Vortex sheet solutions for the Ginzburg–Landau system in cylinders

Jul 5, 2022, 2:00 PM

1h

M2 building, Cité Scientifique - Meeting room, 1st floor (Laboratoire Paul Painlevé)

Speaker

Radu Ignat (Université Toulouse III - Paul Sabatier )

Description

We consider the Ginzburg-Landau energy $E_{ϵ}$ for ${\mathbb{R}}^M$-valued maps defined in a cylinder $B^N\times (0,1{)}^n$ satisfying the degree-one vortex boundary condition on $\partial B^N\times (0,1{)}^n$ in dimensions $M\ge N\ge 2$ and $n\ge 1$. The aim is to study the radial symmetry of global minimizers of this variational problem.

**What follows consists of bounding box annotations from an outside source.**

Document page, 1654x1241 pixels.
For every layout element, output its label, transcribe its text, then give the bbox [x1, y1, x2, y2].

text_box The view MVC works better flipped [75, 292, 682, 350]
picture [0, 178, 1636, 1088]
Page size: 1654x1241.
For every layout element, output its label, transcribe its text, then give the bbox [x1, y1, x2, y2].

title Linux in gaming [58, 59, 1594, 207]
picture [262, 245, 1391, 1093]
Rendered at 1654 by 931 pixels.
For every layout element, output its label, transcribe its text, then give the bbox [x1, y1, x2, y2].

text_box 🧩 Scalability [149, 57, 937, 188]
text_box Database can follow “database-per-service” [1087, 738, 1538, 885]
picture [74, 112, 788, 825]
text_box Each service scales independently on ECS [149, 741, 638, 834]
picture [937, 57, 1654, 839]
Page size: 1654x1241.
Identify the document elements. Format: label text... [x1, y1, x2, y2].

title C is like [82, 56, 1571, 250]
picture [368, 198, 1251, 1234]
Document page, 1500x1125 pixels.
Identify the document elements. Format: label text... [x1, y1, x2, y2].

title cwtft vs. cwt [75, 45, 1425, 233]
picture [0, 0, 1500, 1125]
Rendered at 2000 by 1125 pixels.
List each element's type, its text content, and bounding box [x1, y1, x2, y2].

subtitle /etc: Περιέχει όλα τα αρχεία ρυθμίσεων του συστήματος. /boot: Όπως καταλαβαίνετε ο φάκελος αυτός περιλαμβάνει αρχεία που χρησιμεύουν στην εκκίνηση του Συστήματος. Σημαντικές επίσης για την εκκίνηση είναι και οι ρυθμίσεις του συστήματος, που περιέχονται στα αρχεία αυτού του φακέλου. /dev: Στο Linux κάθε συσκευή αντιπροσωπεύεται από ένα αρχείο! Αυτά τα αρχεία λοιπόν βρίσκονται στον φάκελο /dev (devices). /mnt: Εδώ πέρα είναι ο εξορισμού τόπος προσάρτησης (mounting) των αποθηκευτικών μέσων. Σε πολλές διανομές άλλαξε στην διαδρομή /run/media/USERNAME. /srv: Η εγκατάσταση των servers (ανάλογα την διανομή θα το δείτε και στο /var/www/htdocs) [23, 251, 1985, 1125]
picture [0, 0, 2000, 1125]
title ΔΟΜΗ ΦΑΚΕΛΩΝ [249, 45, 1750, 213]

We prove the following: if $N\ge 7$, then for every $ϵ>0$, there exists a unique global minimizer which is given by the non-escaping radially symmetric vortex sheet solution $u_{ϵ}(x,z)=(f_{ϵ}(|x|)\frac{x}{|x|},0_{{\mathbb{R}}^{M-N}})$, $\mathrm{\forall }x\in B^N$ that is invariant in $z\in (0,1{)}^n$. If $2\le N\le 6$ and $M\ge N+1$, the following dichotomy occurs between escaping and non-escaping solutions: there exists ${ϵ}_N>0$ such that

$\bullet$ if $ϵ\in (0,{ϵ}_N)$, then every global minimizer is an escaping radially symmetric vortex sheet solution of the form $R{\tilde{u}}_{ϵ}$ where ${\tilde{u}}_{ϵ}(x,z)=({\tilde{f}}_{ϵ}(|x|)\frac{x}{|x|},0_{{\mathbb{R}}^{M-N-1}},g_{ϵ}(|x|))$ is invariant in $z$-direction with $g_{ϵ}>0$ in $(0,1)$ and $R\in O(M)$ is an orthogonal transformation keeping invariant the space ${\mathbb{R}}^N\times \{0_{{\mathbb{R}}^{M-N}}\}$;

$\bullet$ if $ϵ\ge {ϵ}_N$, then the non-escaping radially symmetric vortex sheet solution $u_{ϵ}(x,z)=(f_{ϵ}(|x|)\frac{x}{|x|},0_{{\mathbb{R}}^{M-N}})$, $\mathrm{\forall }x\in B^N,z\in (0,1{)}^n$ is the unique global minimizer; moreover, there are no bounded escaping solutions in this case.

We also discuss the problem of vortex sheet ${\mathbb{S}}^{M-1}$-valued harmonic maps.